Thomas Bentler

„Wenn die Pampers zum Helm wird“

 

Familie. Irgendwann trifft es jeden. Den Cristiano-Ronaldo-Gedächtnis-Trickser auf dem Bolzplatz, den harten rauen Typen von nebenan, der nie friert und sein Fleisch lieber mit einer Motorsäge schneidet als ein Menümesser zu benutzen. Irgendwann erkennt jeder die Vorzüge eines ruhigen Familienlebens.

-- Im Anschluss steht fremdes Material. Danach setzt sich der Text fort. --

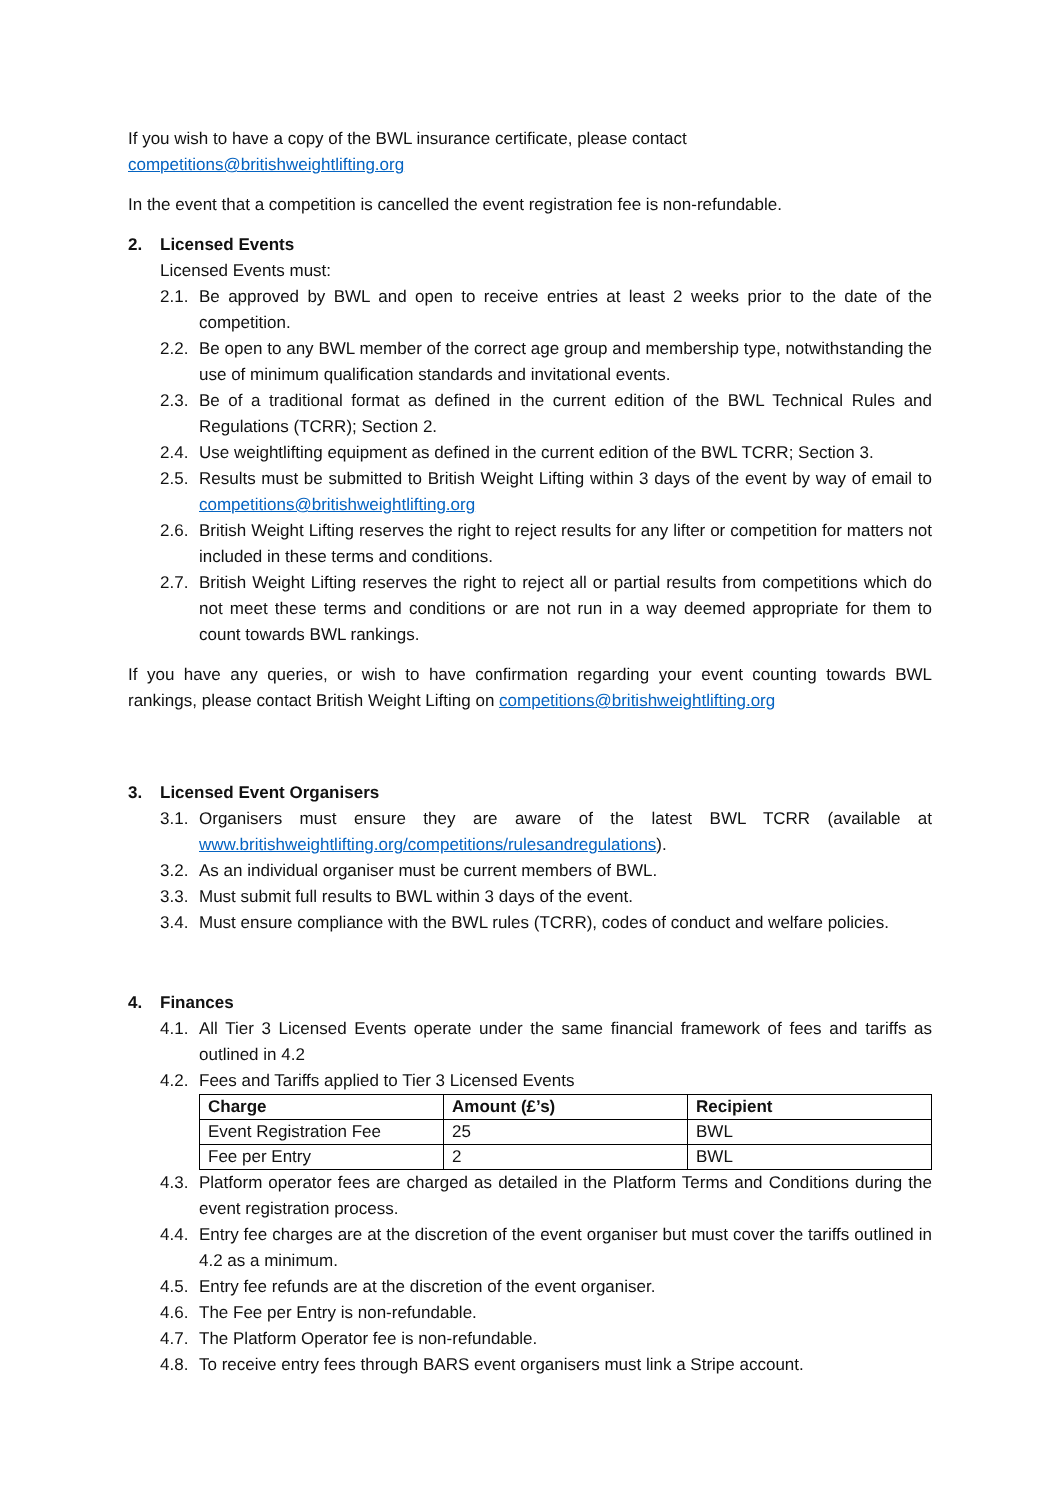If you wish to have a copy of the BWL insurance certificate, please contact
competitions@britishweightlifting.org
In the event that a competition is cancelled the event registration fee is non-refundable.
2. Licensed Events
Licensed Events must:
2.1.
Be approved by BWL and open to receive entries at least 2 weeks prior to the date of the competition.
2.2.
Be open to any BWL member of the correct age group and membership type, notwithstanding the use of minimum qualification standards and invitational events.
2.3.
Be of a traditional format as defined in the current edition of the BWL Technical Rules and Regulations (TCRR); Section 2.
2.4.
Use weightlifting equipment as defined in the current edition of the BWL TCRR; Section 3.
2.5.
Results must be submitted to British Weight Lifting within 3 days of the event by way of email to competitions@britishweightlifting.org
2.6.
British Weight Lifting reserves the right to reject results for any lifter or competition for matters not included in these terms and conditions.
2.7.
British Weight Lifting reserves the right to reject all or partial results from competitions which do not meet these terms and conditions or are not run in a way deemed appropriate for them to count towards BWL rankings.
If you have any queries, or wish to have confirmation regarding your event counting towards BWL rankings, please contact British Weight Lifting on competitions@britishweightlifting.org
3. Licensed Event Organisers
3.1.
Organisers must ensure they are aware of the latest BWL TCRR (available at www.britishweightlifting.org/competitions/rulesandregulations).
3.2.
As an individual organiser must be current members of BWL.
3.3.
Must submit full results to BWL within 3 days of the event.
3.4.
Must ensure compliance with the BWL rules (TCRR), codes of conduct and welfare policies.
4. Finances
4.1.
All Tier 3 Licensed Events operate under the same financial framework of fees and tariffs as outlined in 4.2
4.2.
Fees and Tariffs applied to Tier 3 Licensed Events
| Charge | Amount (£’s) | Recipient |
| --- | --- | --- |
| Event Registration Fee | 25 | BWL |
| Fee per Entry | 2 | BWL |
4.3.
Platform operator fees are charged as detailed in the Platform Terms and Conditions during the event registration process.
4.4.
Entry fee charges are at the discretion of the event organiser but must cover the tariffs outlined in 4.2 as a minimum.
4.5.
Entry fee refunds are at the discretion of the event organiser.
4.6.
The Fee per Entry is non-refundable.
4.7.
The Platform Operator fee is non-refundable.
4.8.
To receive entry fees through BARS event organisers must link a Stripe account.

„Wenn die Pampers zum Helm wird“ erzählt nicht, wie es dazu kommt, dass die Rambos und Mel Gibsons dieser Welt sich verändern, es berichtet von den Momenten danach, wenn aus den Männern, die früher sechs Träger Bier gekauft hätten, nur weil es den siebten Träger gratis dazu gab, Menschen werden, die sich im Supermarkt plötzlich mit physikalisch hochkomplexen Dingen auseinandersetzen, wie etwa Windel- oder Trinksaugergrößen.

 

Manchmal wundere ich mich schon, wie ein kleiner Mensch so stinken kann, darüber hinaus kann Kinderkacke tatsächlich den ganzen Rücken füllen und vereinzelt sogar bis zum Hals reichen. Aber er macht das ja nicht extra. Es ist nun mal Fakt: Alles, was keine Miete zahlt, muss raus und anschließend entsorgt werden, auch wenn das Prozedere nicht immer angenehm ist.